Da du ja offensichtlich gerne bei AMD bleiben würdest, solltest du mal auf diese Seite klicken. Da hast du jetzt alle AM3+-Boards mit 3xPCI. Wenn du unbedingt noch PATA haben willst, klick das da auch noch an, meine folgende Beschreibung ist aber ohne diese Filterung: Die ersten beiden Boards von Asus haben weder USB 3.0, noch Sata 6GB/s. Das teurere Board ohne "LE" hat hochwertigere Bauteile. Das Board danach hat mehr Anschlüsse und USB 3.0 /Sata 6GB/s. Die restlichen Boards und ihre Anschlüsse darfst du selbst vergleichen 

Und das restliche System:

 CPU: AMD Phenom II X4 955 BE (~90€)
  CPU-Kühler (optional):  Scythe Mugen 2 Rev. B (~33€)
  GraKa: Gainward GTX 560 Ti Phantom (~205€)
  Board: Siehe oben!
  Ram: 2x2GB DDR3-1333 z.B. von G.Skill oder GeIL (~30€)
  HDD: WD Caviar Black (0,5, 1, 1,5, 2 TB) bzw.

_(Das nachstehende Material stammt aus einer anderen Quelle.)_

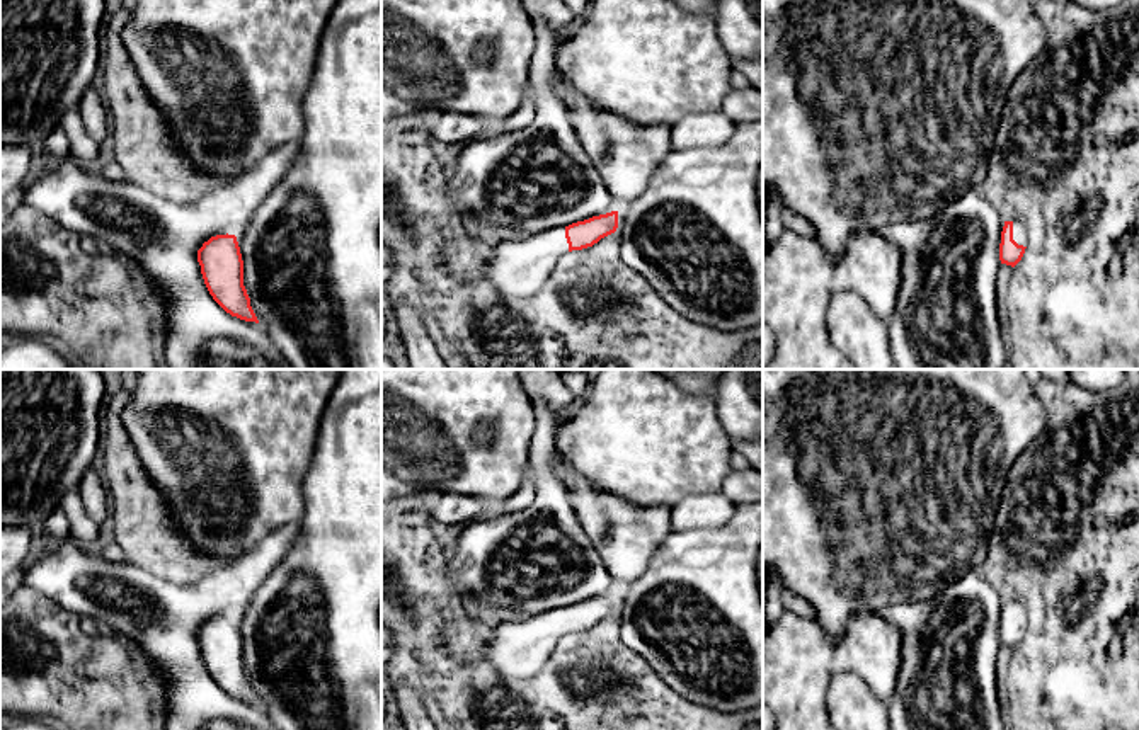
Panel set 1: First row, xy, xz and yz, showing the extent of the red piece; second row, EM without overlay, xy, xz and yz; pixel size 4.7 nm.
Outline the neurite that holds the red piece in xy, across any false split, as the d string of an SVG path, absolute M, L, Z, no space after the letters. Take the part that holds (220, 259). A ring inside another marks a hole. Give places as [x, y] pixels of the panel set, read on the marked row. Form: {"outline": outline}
{"outline": "M211 237L197 250L197 262L213 299L232 317L259 323L243 286L243 260L237 237Z"}

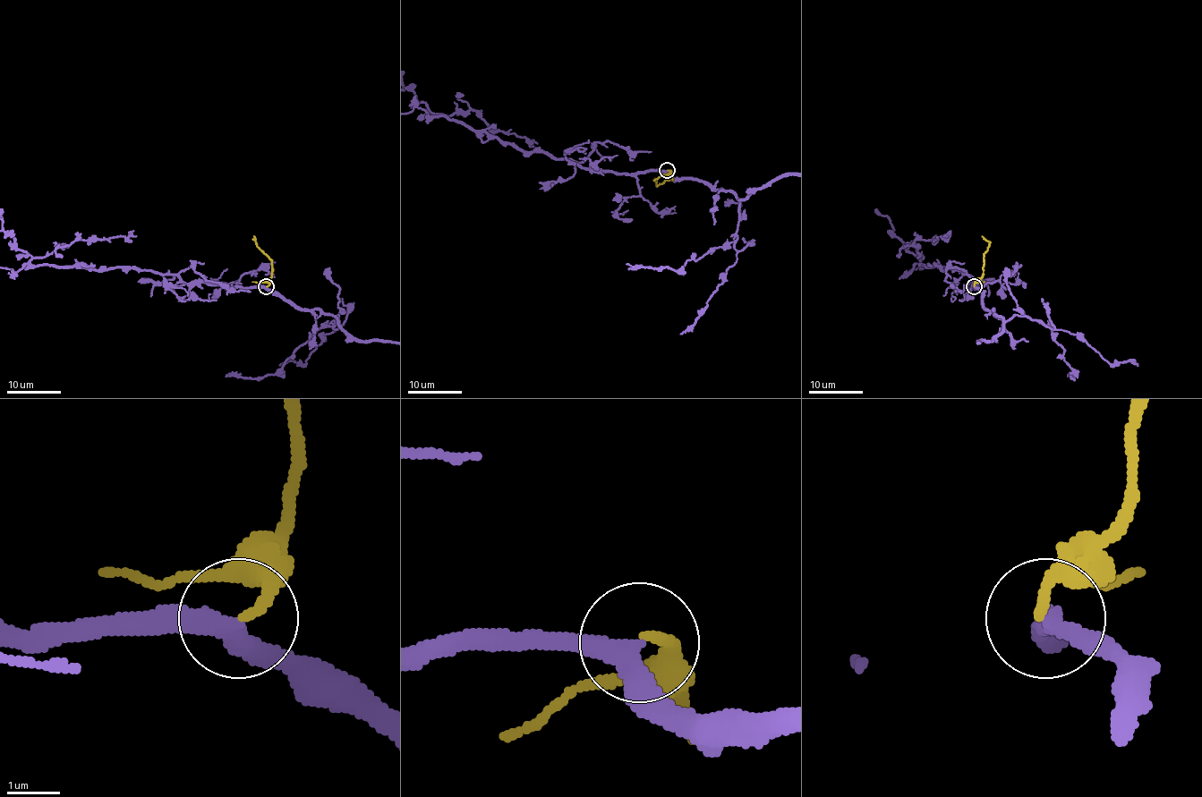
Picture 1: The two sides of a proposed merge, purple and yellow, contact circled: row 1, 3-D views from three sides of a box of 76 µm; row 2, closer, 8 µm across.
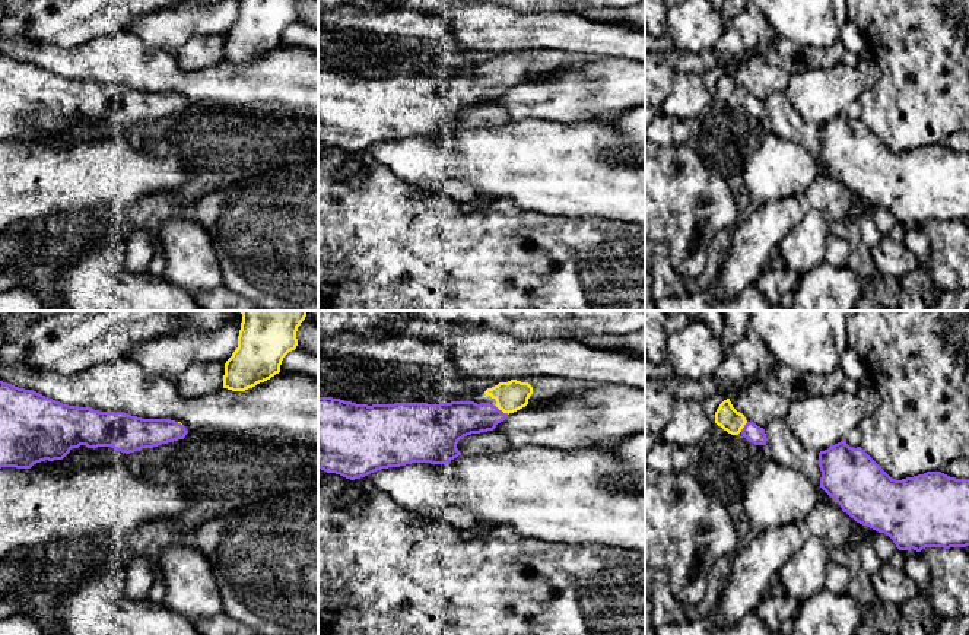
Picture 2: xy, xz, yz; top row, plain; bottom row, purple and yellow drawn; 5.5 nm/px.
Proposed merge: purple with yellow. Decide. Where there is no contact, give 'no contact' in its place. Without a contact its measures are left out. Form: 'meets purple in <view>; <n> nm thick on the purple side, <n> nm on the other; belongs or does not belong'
meets purple in xz; 200 nm thick on the purple side, 170 nm on the other; belongs

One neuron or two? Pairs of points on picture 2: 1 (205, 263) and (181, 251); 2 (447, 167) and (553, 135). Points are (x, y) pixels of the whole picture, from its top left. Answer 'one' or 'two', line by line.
1: one
2: one

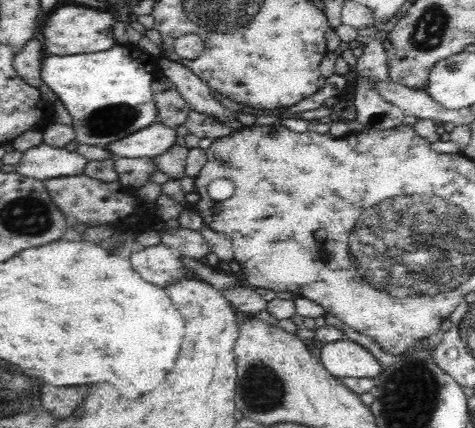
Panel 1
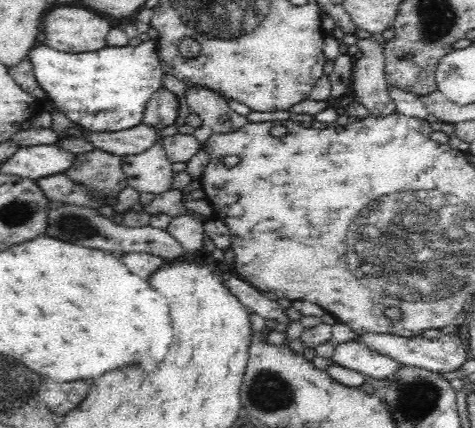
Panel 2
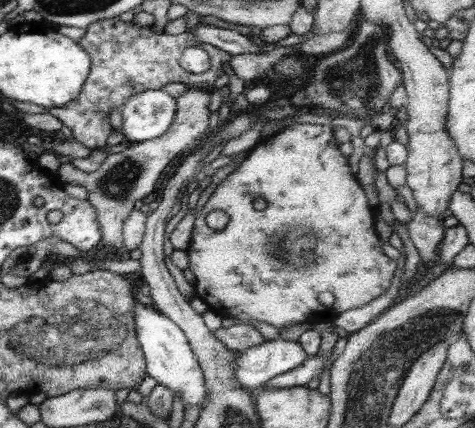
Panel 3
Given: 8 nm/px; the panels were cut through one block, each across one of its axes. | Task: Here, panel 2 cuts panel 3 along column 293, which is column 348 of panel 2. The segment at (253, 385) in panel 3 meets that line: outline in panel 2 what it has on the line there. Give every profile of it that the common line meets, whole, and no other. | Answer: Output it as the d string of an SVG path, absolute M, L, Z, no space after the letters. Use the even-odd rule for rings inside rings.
M356 340L340 344L336 348L332 362L336 366L356 370L356 372L370 376L370 378L376 378L376 380L388 380L402 366L398 360L394 360L386 354L380 354L376 350L370 350L366 344L356 342Z

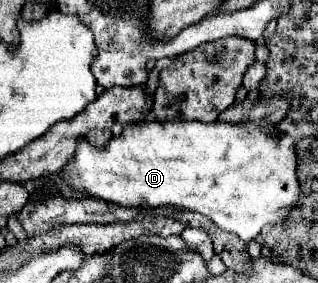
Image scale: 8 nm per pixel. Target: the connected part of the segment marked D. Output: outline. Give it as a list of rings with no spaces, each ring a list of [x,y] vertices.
[[[146,121],[124,127],[122,135],[112,137],[104,147],[94,147],[86,139],[78,141],[74,159],[66,163],[62,175],[72,191],[82,191],[124,207],[160,207],[174,205],[180,209],[196,211],[212,219],[220,229],[252,241],[264,225],[274,223],[274,215],[282,207],[294,207],[300,197],[296,173],[296,149],[288,137],[274,137],[272,129],[262,129],[256,123],[230,125],[230,123],[158,123]]]

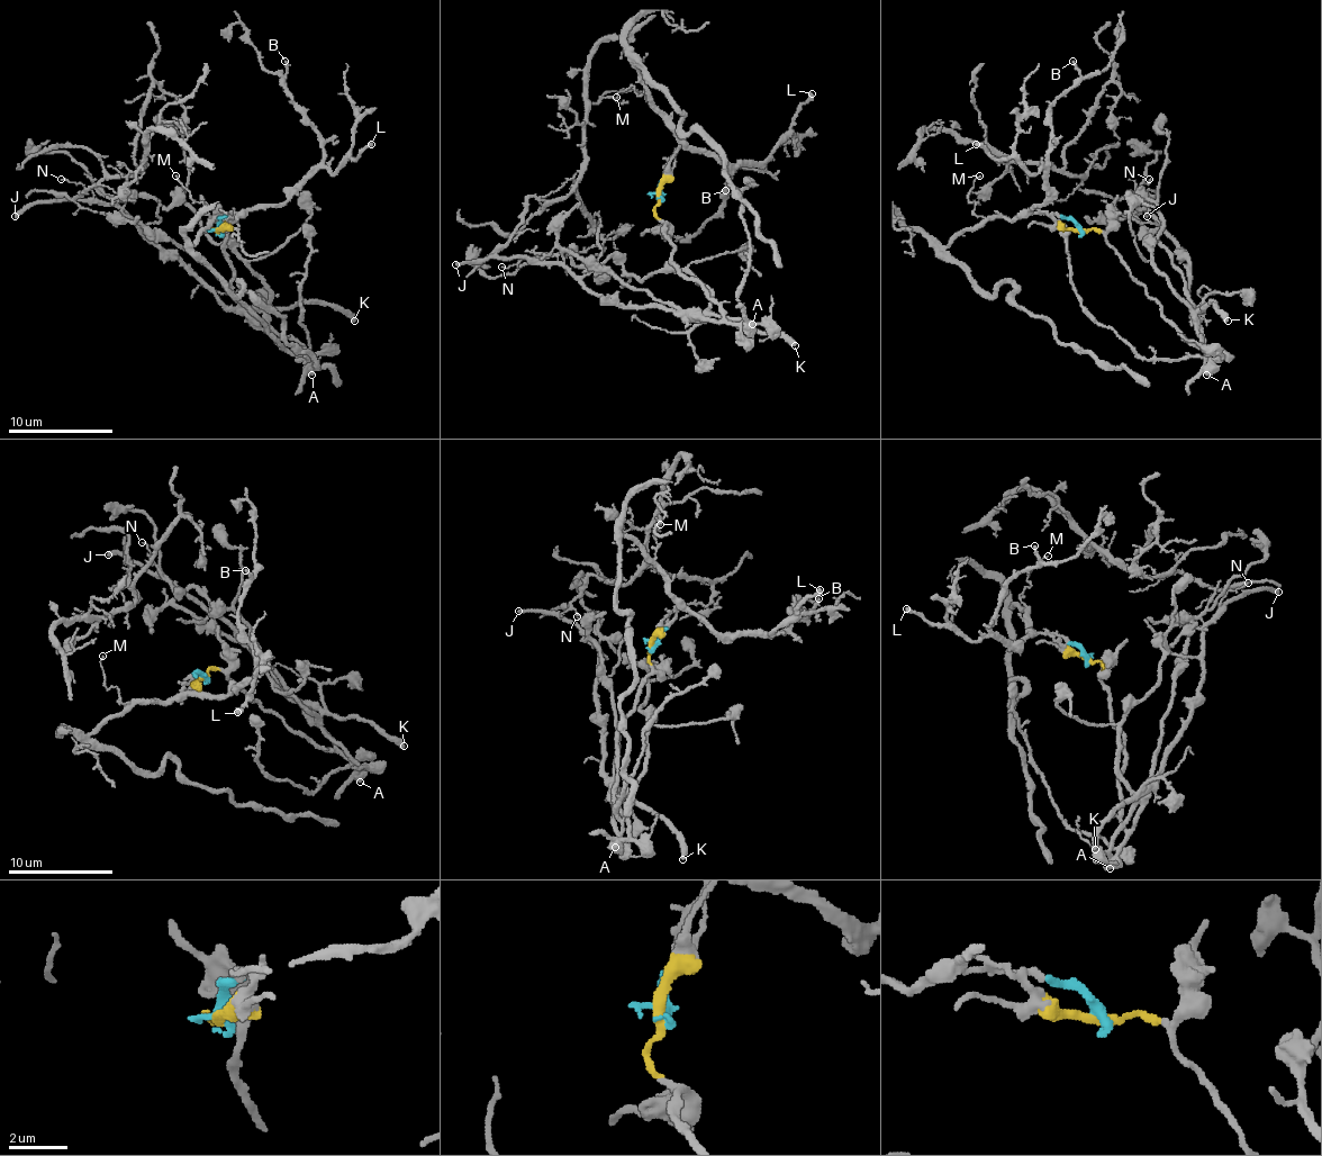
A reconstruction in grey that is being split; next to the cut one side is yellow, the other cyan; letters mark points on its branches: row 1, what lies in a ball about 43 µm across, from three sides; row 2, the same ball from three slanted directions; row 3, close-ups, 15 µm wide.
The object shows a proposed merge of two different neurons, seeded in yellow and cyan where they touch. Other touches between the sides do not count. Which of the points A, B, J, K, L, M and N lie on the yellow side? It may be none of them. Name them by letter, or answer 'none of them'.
A, J, K, N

Samsung Spinpoint F3 (0,5, 1 TB) (~30-110€)
  Laufwerk: LiteOn iHAS324 (~20€, DVD), LG CH10LS20 (~50€, BR lesen), LG BH10LS30 (~75€, BR schreiben)
  Netzteil: Antec HCG-520 (~60€)
  Gehäuse: Am besten selbst aussuchen (z.B. von Cooler Master, Lian Li, Lancool, NZXT, Antec, Xigmatek, Enermax, Aerocool)
  SSD (optional!): Corsair Force F60 (60GB, ~100€)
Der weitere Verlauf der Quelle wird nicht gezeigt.